TeachingBooks.net’s mission is to generate enthusiasm for books and reading by bringing authors, illustrators, and engaging resources about books for children and teens to every school, library, and home. TeachingBooks.net’s database of tens of thousands of reliable links—professionally vetted and authoritative—makes it intuitive to bring books to life for everyone across the K-12 educational landscape.

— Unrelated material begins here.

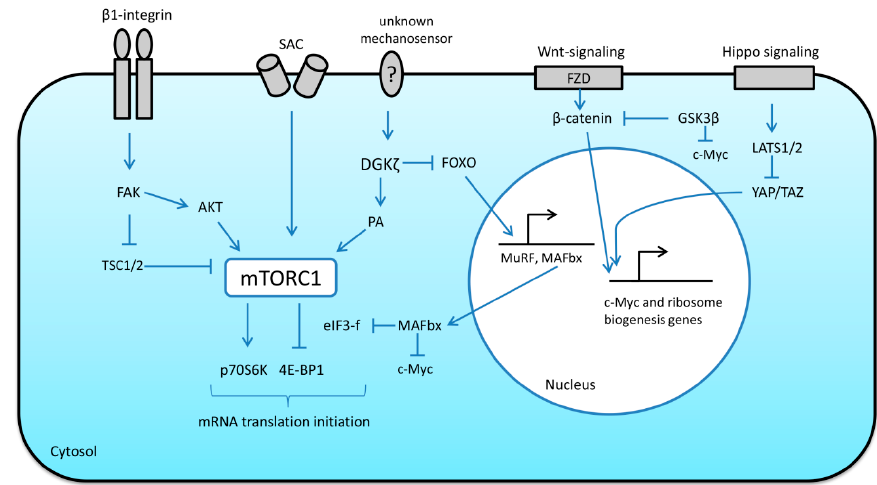
Figure 2. Simplified diagram depicting mechanoresponsive signaling pathways in skeletal muscle involved in the regulation of translational capacity and efficiency. Arrows indicate stimulatory signals, whereas T bars represent inhibitory signals. SAC—stretch-activated ion channels, FZD—frizzled protein (receptor), FAK—focal adhesion kinase, AKT—protein kinase B, TSC1/2—tuberous sclerosis complex1/2, DGK ζ —zeta isoform of diacylglycerol kinase, PA—phosphatidic acid, mTORC1—mammalian/mechanistic target of rapamycin complex 1, p70S6K —ribosomal protein S6 kinase p70, 4E-BP1—eukaryotic initiation factor 4E binding protein, FOXO—forkhead box O protein, MuRF1—muscle RING finger, MAFbx—muscle atrophy F-box, c-Myc—c-myelocytomatosis oncogene, eIF3f—eukaryotic initiation factor 3f, GSK3 β —glycogen synthase kinase-3 β , LATS1 / 2—large tumor suppressor kinase 1 / 2, YAP—Yes-associated protein, TAZ—transcriptional coactivator with PDZ-binding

A sampling of what subscribers to this virtual encyclopedia of children’s literature resources can access are:
- Movies of authors being interviewed in their studios
- Authors introducing and reading their books
- Stimulating book discussion and activity guides
Recordings of authors and illustrators saying their names
…and much more!
When Nick quit his job to devote his energies to TeachingBooks.net, he knew he had to learn about business. He took a business fundamentals class at the SBDC and upon completion of the class, got counseling from SBDC and was encouraged to create a business plan. Nick’s business plan ended up in a thick binder with tabs that organize pages into all the categories of a classic business plan and has a prominent place on a shelf in his office. Nick continues with SBDC counseling as he pursues his dream. Recently, he revisited the plan and drafted a 30-page snapshot of where the business is and what he would like to see happen in the next few years.

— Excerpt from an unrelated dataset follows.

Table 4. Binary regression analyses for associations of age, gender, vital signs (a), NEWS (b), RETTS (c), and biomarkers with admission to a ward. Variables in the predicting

Nick raised private financing to support his venture. His business plan has a comprehensive market research section. Revenue sources are primarily subscriptions from schools, universities, and public libraries. Currently more than 26,000 schools have licenses to TeachingBooks.net, offering instructional support to the books read by students, teachers, and families.
As Nick’s business develops and issues become more complex, he still recalls some advice he got from a man he met on a bus, “Watch your dollars and be as creative as you can early-on, because the day will come when you are not as creative as you are now.” Nick says he is in business because, “I have something I want to accomplish. This is my strength; this is what I want to do. I want this job.”